We could defined it this way for $(x,y)\in \mathbb{R}^2 \backslash \{(x,y) \ \vert \ y/x = (n+1/2)\pi, \ n\in \mathbb{Z}\}$, and by

$$T:(x,y)\mapsto (\sqrt{x^2+y^2}, Arccos_n \left(\frac{x}{\sqrt{x^2+y^2}}\right))$$

for $(x,y) \in \{(x,y) \ \vert \ y/x = (n+1/2)\pi, \ n\in \mathbb{Z}\}$ and where Arccos_n is the inverse function of cos in the interval containing (n+1/2)pi.. i.e. $Arccos_n(z): [-1,1]\rightarrow [n\pi, (n+1)\pi]$.

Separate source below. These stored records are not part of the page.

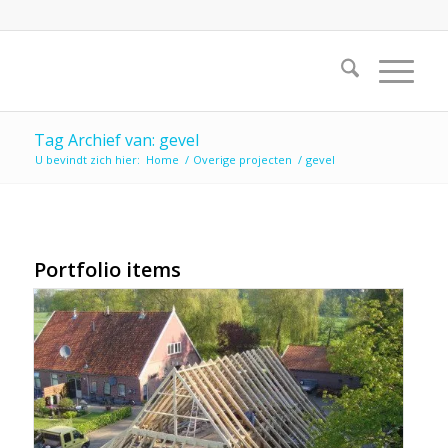
Tag Archief van: gevel
U bevindt zich hier:
Home
/
Overige projecten
/
gevel
Portfolio items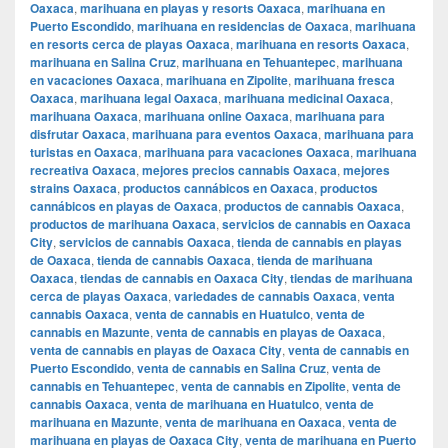
Oaxaca
,
marihuana en playas y resorts Oaxaca
,
marihuana en
Puerto Escondido
,
marihuana en residencias de Oaxaca
,
marihuana
en resorts cerca de playas Oaxaca
,
marihuana en resorts Oaxaca
,
marihuana en Salina Cruz
,
marihuana en Tehuantepec
,
marihuana
en vacaciones Oaxaca
,
marihuana en Zipolite
,
marihuana fresca
Oaxaca
,
marihuana legal Oaxaca
,
marihuana medicinal Oaxaca
,
marihuana Oaxaca
,
marihuana online Oaxaca
,
marihuana para
disfrutar Oaxaca
,
marihuana para eventos Oaxaca
,
marihuana para
turistas en Oaxaca
,
marihuana para vacaciones Oaxaca
,
marihuana
recreativa Oaxaca
,
mejores precios cannabis Oaxaca
,
mejores
strains Oaxaca
,
productos cannábicos en Oaxaca
,
productos
cannábicos en playas de Oaxaca
,
productos de cannabis Oaxaca
,
productos de marihuana Oaxaca
,
servicios de cannabis en Oaxaca
City
,
servicios de cannabis Oaxaca
,
tienda de cannabis en playas
de Oaxaca
,
tienda de cannabis Oaxaca
,
tienda de marihuana
Oaxaca
,
tiendas de cannabis en Oaxaca City
,
tiendas de marihuana
cerca de playas Oaxaca
,
variedades de cannabis Oaxaca
,
venta
cannabis Oaxaca
,
venta de cannabis en Huatulco
,
venta de
cannabis en Mazunte
,
venta de cannabis en playas de Oaxaca
,
venta de cannabis en playas de Oaxaca City
,
venta de cannabis en
Puerto Escondido
,
venta de cannabis en Salina Cruz
,
venta de
cannabis en Tehuantepec
,
venta de cannabis en Zipolite
,
venta de
cannabis Oaxaca
,
venta de marihuana en Huatulco
,
venta de
marihuana en Mazunte
,
venta de marihuana en Oaxaca
,
venta de
marihuana en playas de Oaxaca City
,
venta de marihuana en Puerto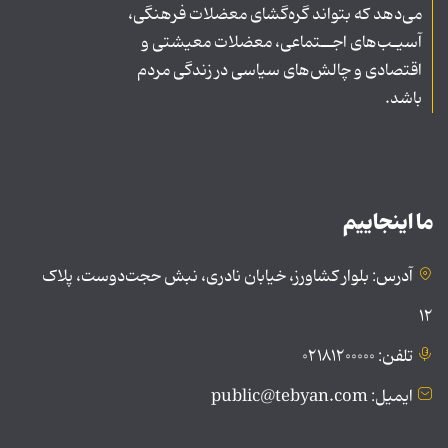
می‌دهد که بتواند گره‌گشای معضلات فرهنگی،
آسیـب‌های اجــتماعی، معضلات معیشتی و
اقتصادی و چالش‌های سیاسی در زندگی مردم
باشد.
ما اینجاییم
آدرس: بلوار کشاورز، خیابان نادری، نبش حجت‌دوست، پلاک
۱۲
تلفن: ۰۲۱۸۱۲۰۰۰۰۰
ایمیل: public@tebyan.com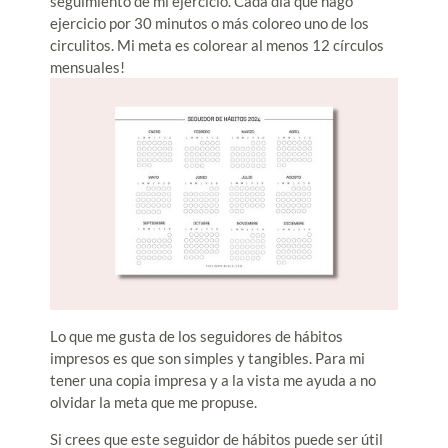
seguimiento de mi ejercicio. Cada día que hago
ejercicio por 30 minutos o más coloreo uno de los
circulitos. Mi meta es colorear al menos 12 círculos
mensuales!
Lo que me gusta de los seguidores de hábitos
impresos es que son simples y tangibles. Para mi
tener una copia impresa y a la vista me ayuda a no
olvidar la meta que me propuse.
Si crees que este seguidor de hábitos puede ser útil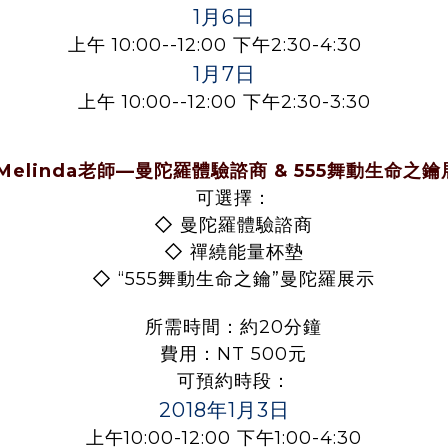
1月6日
上午 10:00--12:00 下午2:30-4:30
1月7日
上午 10:00--12:00 下午2:30-3:30
Melinda老師—曼陀羅體驗諮商 & 555舞動生命之鑰
可選擇：
◇
曼陀羅體驗諮商
◇
禪繞能量杯墊
◇
“555舞動生命之鑰”曼陀羅展示
所需時間：約20分鐘
費用：NT 500元
可預約時段：
2018年1月3日
上午10:00-12:00 下午1:00-4:30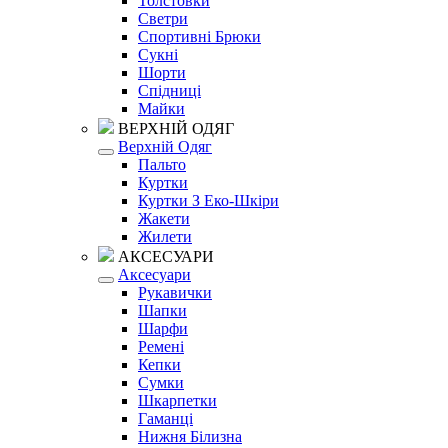
Толстовки
Светри
Спортивні Брюки
Сукні
Шорти
Спідниці
Майки
ВЕРХНІЙ ОДЯГ
Верхній Одяг
Пальто
Куртки
Куртки З Еко-Шкіри
Жакети
Жилети
АКСЕСУАРИ
Аксесуари
Рукавички
Шапки
Шарфи
Ремені
Кепки
Сумки
Шкарпетки
Гаманці
Нижня Білизна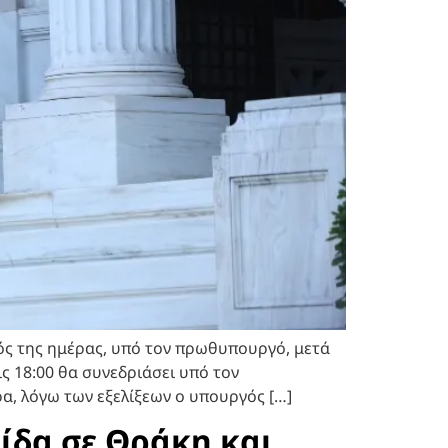
τός της ημέρας, υπό τον πρωθυπουργό, μετά
 18:00 θα συνεδριάσει υπό τον
, λόγω των εξελίξεων ο υπουργός […]
ίδα σε Θράκη και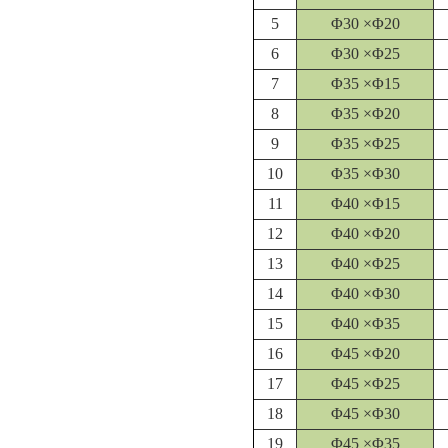
5
Φ30 ×Φ20
6
Φ30 ×Φ25
7
Φ35 ×Φ15
8
Φ35 ×Φ20
9
Φ35 ×Φ25
10
Φ35 ×Φ30
11
Φ40 ×Φ15
12
Φ40 ×Φ20
13
Φ40 ×Φ25
14
Φ40 ×Φ30
15
Φ40 ×Φ35
16
Φ45 ×Φ20
17
Φ45 ×Φ25
18
Φ45 ×Φ30
19
Φ45 ×Φ35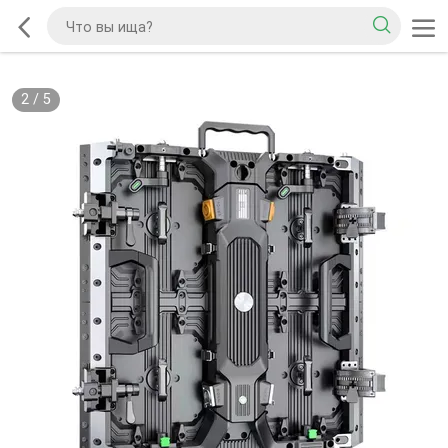
2
/
5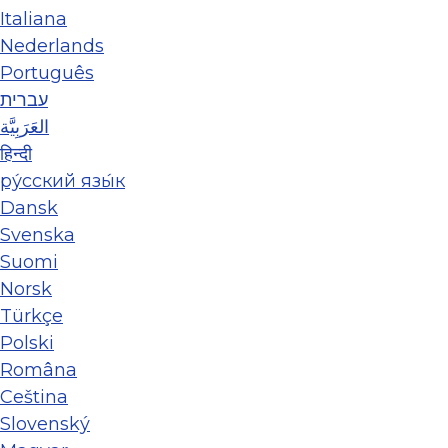
Italiana
Nederlands
Português
עברית
العَرَبِيَّة
हिन्दी
ру́сский язы́к
Dansk
Svenska
Suomi
Norsk
Türkçe
Polski
Româna
Ceština
Slovenský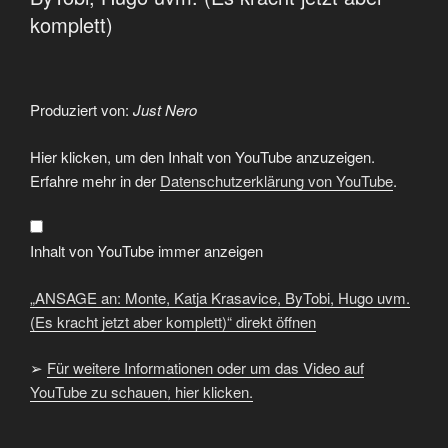
komplett)
Produziert von:
Just Nero
„ANSAGE
Hier klicken, um den Inhalt von YouTube anzuzeigen.
an:
Monte,
Erfahre mehr in der
Datenschutzerklärung von YouTube
.
Katja
Krasavice,
ByTobi,
Hugo
uvm.
Inhalt von YouTube immer anzeigen
(Es
kracht
jetzt
„ANSAGE an: Monte, Katja Krasavice, ByTobi, Hugo uvm.
aber
komplett)“
(Es kracht jetzt aber komplett)“ direkt öffnen
von
YouTube
anzeigen
➢
Für weitere Informationen oder um das Video auf
YouTube zu schauen, hier klicken.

This is phenomenally ugly. Is there a nicer way to define the polar coordinates?

2. May 18, 2005

### arildno

That has never been correct, this is somewhat more correct:
$$T:(x,y)\mapsto (\sqrt{x^2+y^2},arctan\left(\frac{y}{x}\right))$$

3. May 18, 2005

### quasar987

Oh damn!

But more like 'phew!' really.

4. May 18, 2005

### dextercioby

These basis changes should be made through diffeomorphisms.Obviously

$$\hat{T}:(x,y)\mapsto \left(\sqrt{x^{2}+y^{2}},\arctan \frac{y}{x}\right)$$

is not a diffeomorphism from $$\mathbb{R}^2}\rightarrow \mathbb{R}^{2}$$.

Daniel.

5. May 18, 2005

### quasar987

What does that mean Daniel?

6. May 18, 2005

### dextercioby

Invertible $C^{\infty}$ maps from one space to another.

U'll have to exclude the Oy axis.

Daniel.

Last edited: May 18, 2005
7. May 18, 2005

### quasar987

Well I don't see your point. Why must the transformation from rectangular to polar coord. be a diffeomorphism absolutely?!

8. May 18, 2005

### dextercioby

Pick the point $(0,2)$ in cartesian.Can your mapping send it to polar coords...?

Daniel.

9. May 18, 2005

### quasar987

No. So how do you suggest we avoid this problem?

10. May 18, 2005

### arildno

It's simplest to define the mapping by through:
$$x=r\cos\theta, y=r\sin\theta$$

This sets up a bijection almost everywhere between (x,y) and $$(r,\theta)$$.
(That is with (x,y) on the plane, r on the non-negative half-axis, and $$\theta$$ on the half-open interval $$[0,2\pi)$$

Last edited: May 18, 2005
11. May 18, 2005

### quasar987

If theta is traped in the interval [0, 2pi), then surely when we say that the potential energy of an object free to rotate around the z axis is

$$V(\theta) = -\int_{\theta _s}^{\theta}N\z(\theta)d\theta$$ (Symon pp.212)

the theta involved in this equation is not the theta of polar/cylindrical coordinates (i.e. constrained in [0, 2pi)), is it?

I had succeeded in proving this equation but it involved treating the polar angle has being free to take any value in $(-\infty, \infty)$. I was trying to justify that it was justified to do that. But now I'm a little confused. Is it justified?